La culpabilité en association
L’approche utilisée dans ce travail, réalisé par une petite équipe d’universités américaines, s’inspire de ce que l’on appelle les études de la trilogie de Princeton. En gros, tous les deux ou trois décennies, à partir de 1933, des chercheurs ont demandé aux étudiants de l’université de Princeton de citer six termes qu’ils associent à différents groupes ethniques. Comme vous pouvez l’imaginer, les opinions sur les Afro-Américains dans les années 1930 étaient plutôt négatives, avec les termes « paresseux », « ignorants » et « stupides », ainsi que « musiciens » et « religieux ». Au fil du temps, le racisme manifeste ayant diminué aux États-Unis, les stéréotypes négatifs sont devenus moins graves et les stéréotypes plus ouvertement positifs ont remplacé certains.
Si vous posez une question similaire à un LLM (comme je l’ai fait ci-dessus), les choses semblent en fait s’être beaucoup améliorées par rapport à la société en général (ou du moins aux étudiants de Princeton de 2012). Alors que GPT2 semble toujours refléter certains des pires préjugés de la société, les versions depuis lors ont été formées en utilisant l’apprentissage par renforcement via le retour d’information humain (RLHF), ce qui a conduit GPT3.5 et GPT4 à produire une liste de termes uniquement positifs. D’autres LLM testés (RoBERTa47 et T5) ont également produit des listes largement positives.
Mais les préjugés de la société dans son ensemble présents dans les supports utilisés pour la formation des LLM ont-ils été éliminés ou ont-ils simplement été supprimés ? Pour le savoir, les chercheurs se sont appuyés sur le sociolecte de l’anglais afro-américain (AAE), qui est né à l’époque où les Afro-Américains étaient réduits à l’esclavage et qui a persisté et évolué depuis. Si les variantes linguistiques sont généralement flexibles et peuvent être difficiles à définir, l’utilisation cohérente de modèles de discours associés à l’AAE est une façon de signaler qu’un individu est plus susceptible d’être noir sans le dire ouvertement. (Certaines caractéristiques de l’AAE ont été adoptées en partie ou en totalité par des groupes qui ne sont pas exclusivement afro-américains.)

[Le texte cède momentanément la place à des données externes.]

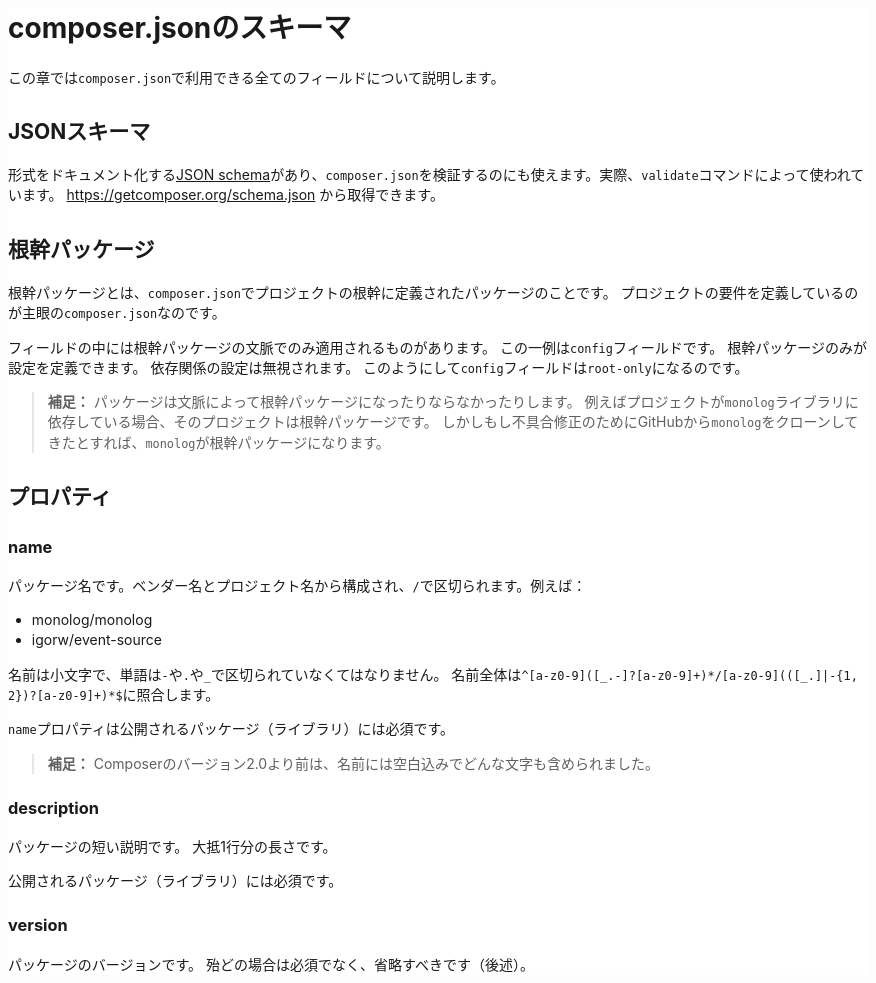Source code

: # composer.jsonのスキーマ

この章では`composer.json`で利用できる全てのフィールドについて説明します。

## JSONスキーマ

形式をドキュメント化する[JSON
schema](https://json-schema.org)があり、`composer.json`を検証するのにも使えます。実際、`validate`コマンドによって使われています。
https://getcomposer.org/schema.json から取得できます。

## 根幹パッケージ

根幹パッケージとは、`composer.json`でプロジェクトの根幹に定義されたパッケージのことです。
プロジェクトの要件を定義しているのが主眼の`composer.json`なのです。

フィールドの中には根幹パッケージの文脈でのみ適用されるものがあります。
この一例は`config`フィールドです。
根幹パッケージのみが設定を定義できます。
依存関係の設定は無視されます。
このようにして`config`フィールドは`root-only`になるのです。

> **補足：**
> パッケージは文脈によって根幹パッケージになったりならなかったりします。
> 例えばプロジェクトが`monolog`ライブラリに依存している場合、そのプロジェクトは根幹パッケージです。
> しかしもし不具合修正のためにGitHubから`monolog`をクローンしてきたとすれば、`monolog`が根幹パッケージになります。

## プロパティ

### name

パッケージ名です。ベンダー名とプロジェクト名から構成され、`/`で区切られます。例えば：

* monolog/monolog
* igorw/event-source

名前は小文字で、単語は`-`や`.`や`_`で区切られていなくてはなりません。
名前全体は`^[a-z0-9]([_.-]?[a-z0-9]+)*/[a-z0-9](([_.]|-{1,2})?[a-z0-9]+)*$`に照合します。

`name`プロパティは公開されるパッケージ（ライブラリ）には必須です。

> **補足：** Composerのバージョン2.0より前は、名前には空白込みでどんな文字も含められました。

### description

パッケージの短い説明です。
大抵1行分の長さです。

公開されるパッケージ（ライブラリ）には必須です。

### version

パッケージのバージョンです。
殆どの場合は必須でなく、省略すべきです（後述）。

Les chercheurs ont imaginé des paires de phrases, l’une utilisant l’anglais américain standard et l’autre utilisant des modèles souvent observés dans l’AAE, et ont demandé aux étudiants en LLM d’associer les termes aux locuteurs de ces phrases. Les résultats ont été comme un voyage dans le temps avant même la première trilogie de Princeton, dans la mesure où chaque terme proposé par chaque LLM était négatif. GPT2, RoBERTa et T5 ont tous produit la liste suivante : « sale », « stupide », « grossier », « ignorant » et « paresseux ». GPT3.5 a remplacé deux de ces termes par « agressif » et « suspect ». Même GPT4, le système le plus entraîné, a produit « suspect », « agressif », « bruyant », « grossier » et « ignorant ».
Les étudiants de Princeton de 1933 avaient au moins des choses positives à dire sur les Afro-Américains. Les chercheurs concluent que « les modèles linguistiques présentent des stéréotypes archaïques sur les locuteurs d’AAE qui correspondent le plus étroitement aux stéréotypes humains les plus négatifs sur les Afro-Américains jamais enregistrés expérimentalement, datant d’avant le mouvement des droits civiques ». Encore une fois, cela se produit malgré le fait que certains de ces systèmes n’ont que des associations positives lorsqu’on les interroge directement sur les Afro-Américains.
Les chercheurs ont également confirmé que l’effet était spécifique à l’AAE en effectuant un test similaire avec le dialecte des Appalaches de l’anglais américain.